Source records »

• • • • •

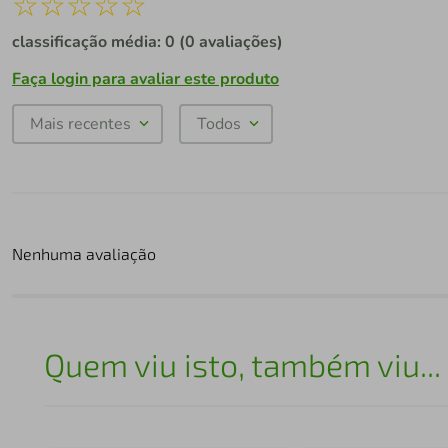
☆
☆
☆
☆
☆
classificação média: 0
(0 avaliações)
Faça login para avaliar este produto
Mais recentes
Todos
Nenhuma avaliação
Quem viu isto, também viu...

• • • • •

What this task involves »
Repeat the data above starting at the line with "classificação média: 0" and ending at its last line, exactly, with no other lines.

Exercise solution »
classificação média: 0
(0 avaliações)
Faça login para avaliar este produto
Mais recentes
Todos
Nenhuma avaliação
Quem viu isto, também viu...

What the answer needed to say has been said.